### Exercise requirements
Reproduce the text of every entry below with each occurrence of "Campo Mourão" changed to "Maringá", keeping all other lines as they are and leaving out the pictures.

### Raw data
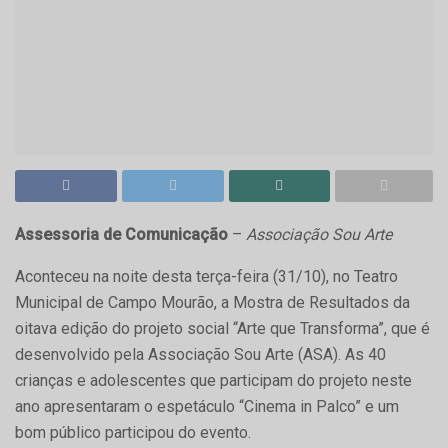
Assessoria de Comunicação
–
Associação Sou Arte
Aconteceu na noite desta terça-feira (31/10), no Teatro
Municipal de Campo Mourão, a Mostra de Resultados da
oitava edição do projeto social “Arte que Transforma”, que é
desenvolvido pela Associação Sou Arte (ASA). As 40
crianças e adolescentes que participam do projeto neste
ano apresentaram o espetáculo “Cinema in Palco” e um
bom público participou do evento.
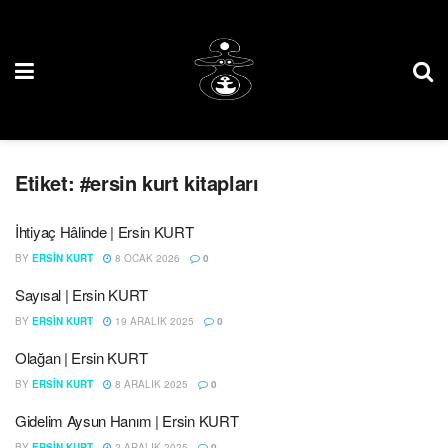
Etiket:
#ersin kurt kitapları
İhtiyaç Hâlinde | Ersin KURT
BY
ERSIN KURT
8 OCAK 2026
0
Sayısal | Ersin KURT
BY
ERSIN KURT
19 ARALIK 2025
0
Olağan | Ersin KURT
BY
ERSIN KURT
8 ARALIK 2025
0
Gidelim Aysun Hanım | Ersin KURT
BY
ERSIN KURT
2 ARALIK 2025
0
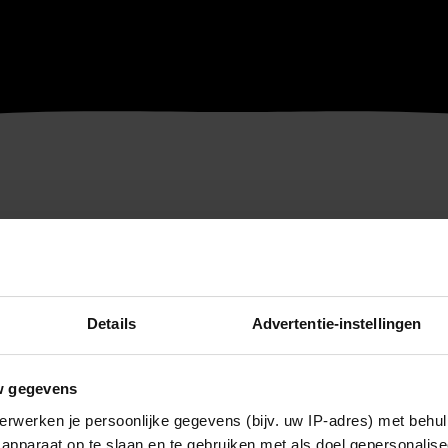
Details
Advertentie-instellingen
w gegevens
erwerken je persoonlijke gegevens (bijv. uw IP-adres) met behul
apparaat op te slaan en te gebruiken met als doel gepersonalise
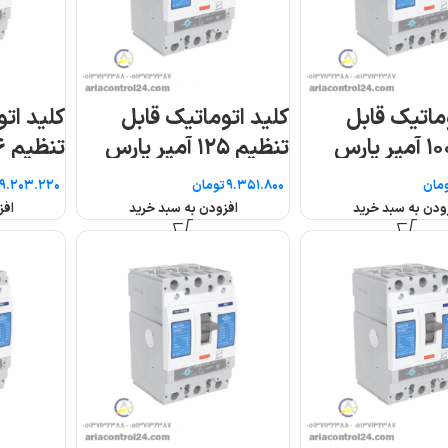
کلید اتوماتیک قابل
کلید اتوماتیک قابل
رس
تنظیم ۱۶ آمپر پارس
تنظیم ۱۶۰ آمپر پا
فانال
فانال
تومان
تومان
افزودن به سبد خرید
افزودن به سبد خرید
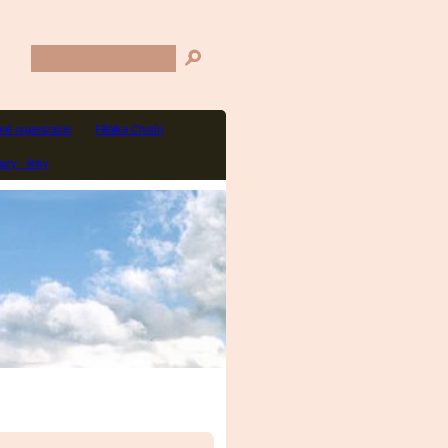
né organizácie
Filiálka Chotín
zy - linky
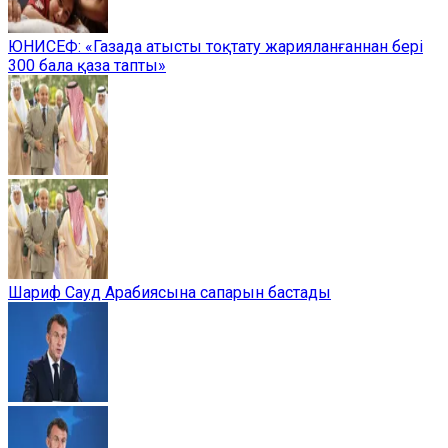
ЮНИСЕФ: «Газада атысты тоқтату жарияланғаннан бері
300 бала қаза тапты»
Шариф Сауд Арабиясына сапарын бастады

### Answer section
Assessoria de Comunicação
–
Associação Sou Arte
Aconteceu na noite desta terça-feira (31/10), no Teatro
Municipal de Maringá, a Mostra de Resultados da
oitava edição do projeto social “Arte que Transforma”, que é
desenvolvido pela Associação Sou Arte (ASA). As 40
crianças e adolescentes que participam do projeto neste
ano apresentaram o espetáculo “Cinema in Palco” e um
bom público participou do evento.
Etiket:
#ersin kurt kitapları
İhtiyaç Hâlinde | Ersin KURT
BY
ERSIN KURT
8 OCAK 2026
0
Sayısal | Ersin KURT
BY
ERSIN KURT
19 ARALIK 2025
0
Olağan | Ersin KURT
BY
ERSIN KURT
8 ARALIK 2025
0
Gidelim Aysun Hanım | Ersin KURT
BY
ERSIN KURT
2 ARALIK 2025
0
Details
Advertentie-instellingen
w gegevens
erwerken je persoonlijke gegevens (bijv. uw IP-adres) met behul
apparaat op te slaan en te gebruiken met als doel gepersonalise
کلید اتوماتیک قابل
کلید اتوماتیک قابل
رس
تنظیم ۱۶ آمپر پارس
تنظیم ۱۶۰ آمپر پا
فانال
فانال
تومان
تومان
افزودن به سبد خرید
افزودن به سبد خرید
né organizácie
Filiálka Chotín
zy - linky
ЮНИСЕФ: «Газада атысты тоқтату жарияланғаннан бері
300 бала қаза тапты»
Шариф Сауд Арабиясына сапарын бастады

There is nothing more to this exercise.